Nicholas Okello, a foreman at the site of one of the tallest buildings in Dhobley, has been in Somalia for the past seven months. He says his only problem is the language barrier.

“We are almost completing this project, which we began last year. We appreciate the people of Dhobley and the government for protecting us while working here. I am urging more foreigners to come join us so that we help rebuild this country,” he said.

Daniel Mativo, a welder, said there is more money in the Somalia construction industry than in Kenya.

“Security has improved.
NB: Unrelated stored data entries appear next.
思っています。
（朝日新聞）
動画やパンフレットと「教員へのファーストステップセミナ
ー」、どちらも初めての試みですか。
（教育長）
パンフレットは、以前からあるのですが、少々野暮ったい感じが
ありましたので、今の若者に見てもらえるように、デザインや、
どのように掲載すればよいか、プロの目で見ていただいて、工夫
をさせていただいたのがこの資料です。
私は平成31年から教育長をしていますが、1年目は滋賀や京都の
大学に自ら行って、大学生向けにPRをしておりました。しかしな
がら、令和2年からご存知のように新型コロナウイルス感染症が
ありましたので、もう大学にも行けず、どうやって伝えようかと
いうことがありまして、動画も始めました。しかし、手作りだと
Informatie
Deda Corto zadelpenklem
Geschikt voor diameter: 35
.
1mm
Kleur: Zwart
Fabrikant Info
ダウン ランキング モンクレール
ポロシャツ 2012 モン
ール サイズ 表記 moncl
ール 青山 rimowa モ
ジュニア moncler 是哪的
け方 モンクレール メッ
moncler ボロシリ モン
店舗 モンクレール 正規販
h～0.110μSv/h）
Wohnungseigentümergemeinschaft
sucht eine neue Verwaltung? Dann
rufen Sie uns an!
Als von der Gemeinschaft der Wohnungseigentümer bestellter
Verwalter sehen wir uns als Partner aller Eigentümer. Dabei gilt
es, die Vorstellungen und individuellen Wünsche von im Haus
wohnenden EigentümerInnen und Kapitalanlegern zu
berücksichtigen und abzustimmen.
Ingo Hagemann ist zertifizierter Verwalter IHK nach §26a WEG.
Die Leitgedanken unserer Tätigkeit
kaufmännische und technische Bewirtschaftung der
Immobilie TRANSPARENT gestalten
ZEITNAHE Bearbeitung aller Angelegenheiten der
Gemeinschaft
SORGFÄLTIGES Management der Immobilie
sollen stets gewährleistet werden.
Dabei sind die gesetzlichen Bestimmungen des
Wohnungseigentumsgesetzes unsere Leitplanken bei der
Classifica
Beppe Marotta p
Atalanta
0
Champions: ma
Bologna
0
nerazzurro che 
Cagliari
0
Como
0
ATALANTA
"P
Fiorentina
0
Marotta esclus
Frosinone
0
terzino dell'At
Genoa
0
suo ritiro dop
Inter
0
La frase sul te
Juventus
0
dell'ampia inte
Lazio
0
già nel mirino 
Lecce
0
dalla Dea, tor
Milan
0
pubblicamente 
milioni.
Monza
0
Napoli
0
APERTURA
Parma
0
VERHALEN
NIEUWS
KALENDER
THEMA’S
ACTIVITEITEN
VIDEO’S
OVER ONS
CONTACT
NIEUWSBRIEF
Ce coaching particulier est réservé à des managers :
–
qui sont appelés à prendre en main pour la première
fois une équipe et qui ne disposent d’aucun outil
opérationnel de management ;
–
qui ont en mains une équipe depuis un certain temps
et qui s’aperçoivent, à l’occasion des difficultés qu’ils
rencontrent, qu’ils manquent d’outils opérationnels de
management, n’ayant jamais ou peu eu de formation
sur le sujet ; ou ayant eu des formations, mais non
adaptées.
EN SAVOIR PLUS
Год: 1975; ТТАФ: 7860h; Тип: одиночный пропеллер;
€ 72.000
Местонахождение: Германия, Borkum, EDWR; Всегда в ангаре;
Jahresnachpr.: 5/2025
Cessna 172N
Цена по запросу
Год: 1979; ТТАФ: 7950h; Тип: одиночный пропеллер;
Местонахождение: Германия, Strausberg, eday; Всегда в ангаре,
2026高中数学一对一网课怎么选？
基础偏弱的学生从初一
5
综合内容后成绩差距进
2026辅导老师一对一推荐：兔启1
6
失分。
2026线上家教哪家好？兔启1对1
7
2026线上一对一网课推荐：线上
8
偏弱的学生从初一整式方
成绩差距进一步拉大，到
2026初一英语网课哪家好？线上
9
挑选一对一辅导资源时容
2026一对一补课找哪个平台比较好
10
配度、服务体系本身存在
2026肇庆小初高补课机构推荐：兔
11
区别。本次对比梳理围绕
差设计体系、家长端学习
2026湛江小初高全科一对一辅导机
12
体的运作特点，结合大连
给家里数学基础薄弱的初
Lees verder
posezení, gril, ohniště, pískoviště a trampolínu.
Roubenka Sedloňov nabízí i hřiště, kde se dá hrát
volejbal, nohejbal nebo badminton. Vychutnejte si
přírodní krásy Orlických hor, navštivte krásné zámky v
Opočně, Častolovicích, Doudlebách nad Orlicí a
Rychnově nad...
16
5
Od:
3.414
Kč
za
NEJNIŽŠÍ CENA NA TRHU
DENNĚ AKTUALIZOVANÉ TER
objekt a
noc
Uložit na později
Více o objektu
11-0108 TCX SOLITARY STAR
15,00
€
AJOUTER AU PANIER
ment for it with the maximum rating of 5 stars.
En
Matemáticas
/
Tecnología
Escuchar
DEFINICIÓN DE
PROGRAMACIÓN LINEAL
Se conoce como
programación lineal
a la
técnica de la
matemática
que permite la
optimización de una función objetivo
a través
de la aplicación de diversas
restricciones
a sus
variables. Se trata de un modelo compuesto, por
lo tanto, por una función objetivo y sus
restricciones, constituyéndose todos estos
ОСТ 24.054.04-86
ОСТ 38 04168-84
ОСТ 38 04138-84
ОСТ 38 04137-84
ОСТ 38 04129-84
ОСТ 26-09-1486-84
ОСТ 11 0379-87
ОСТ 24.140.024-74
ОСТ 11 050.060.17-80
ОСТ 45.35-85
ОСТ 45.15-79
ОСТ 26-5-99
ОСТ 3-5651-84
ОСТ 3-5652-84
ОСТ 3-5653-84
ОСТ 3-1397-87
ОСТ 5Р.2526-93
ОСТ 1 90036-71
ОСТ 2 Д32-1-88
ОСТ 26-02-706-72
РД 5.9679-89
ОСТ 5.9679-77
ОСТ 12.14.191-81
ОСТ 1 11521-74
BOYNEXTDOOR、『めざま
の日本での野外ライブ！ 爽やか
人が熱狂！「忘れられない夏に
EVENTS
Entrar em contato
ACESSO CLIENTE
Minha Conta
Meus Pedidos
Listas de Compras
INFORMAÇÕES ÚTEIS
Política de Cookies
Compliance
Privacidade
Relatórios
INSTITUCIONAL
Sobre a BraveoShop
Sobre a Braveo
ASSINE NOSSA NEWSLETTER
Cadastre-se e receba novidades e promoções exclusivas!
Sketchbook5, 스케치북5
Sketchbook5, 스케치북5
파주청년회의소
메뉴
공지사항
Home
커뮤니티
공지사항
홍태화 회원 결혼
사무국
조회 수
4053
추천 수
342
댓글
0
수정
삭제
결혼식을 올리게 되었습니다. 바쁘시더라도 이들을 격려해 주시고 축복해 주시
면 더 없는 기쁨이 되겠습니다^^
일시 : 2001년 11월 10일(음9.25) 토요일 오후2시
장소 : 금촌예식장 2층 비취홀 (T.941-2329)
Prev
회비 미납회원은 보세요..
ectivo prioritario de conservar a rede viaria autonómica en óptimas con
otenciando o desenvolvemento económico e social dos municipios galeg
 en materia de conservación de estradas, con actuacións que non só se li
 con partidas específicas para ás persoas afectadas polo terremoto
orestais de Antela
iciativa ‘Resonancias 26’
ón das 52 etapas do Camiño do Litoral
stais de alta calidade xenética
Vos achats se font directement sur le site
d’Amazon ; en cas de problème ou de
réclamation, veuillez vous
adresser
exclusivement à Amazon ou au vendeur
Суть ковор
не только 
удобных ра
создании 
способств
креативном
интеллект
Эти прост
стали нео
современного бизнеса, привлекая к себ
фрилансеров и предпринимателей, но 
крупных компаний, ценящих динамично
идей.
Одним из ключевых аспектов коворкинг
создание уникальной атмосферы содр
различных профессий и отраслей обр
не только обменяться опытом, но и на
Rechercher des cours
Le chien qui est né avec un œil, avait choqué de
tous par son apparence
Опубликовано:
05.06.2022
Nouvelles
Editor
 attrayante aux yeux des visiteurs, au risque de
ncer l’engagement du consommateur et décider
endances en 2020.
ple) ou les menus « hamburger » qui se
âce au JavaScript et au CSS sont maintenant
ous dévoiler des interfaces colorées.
At times, there are cases of robbery, just like in every other society, but the government is doing its best to protect Kenyans working here and it is a rewarding place to work in,” he said.

But amid the signs of progress, reminders of the difficult past are visible, revealing the challenges lying ahead.

Read: Somalia stabilisation force: Uganda troops answer call up; anyone else?

In the outskirts of Dhobley, makeshift refugee camps dot the land, housing families displaced by conflict and hardship.

For them, the journey to peace and stability is far from over, but they cling to the hope that, with each passing day, Dhobley takes a step closer to realising its full potential.

For Brig Rashid, the goal is to degrade Al Shabaab, protect civilians, ensure peace and develop capacity of Somali security forces.

“We have recorded significant gains, including liberation of some areas previously under control of Al Shabaab, winning the hearts and minds of local communities as well as developing the government structure in Somalia. We will leave a safe and stable Dhobley,” he said.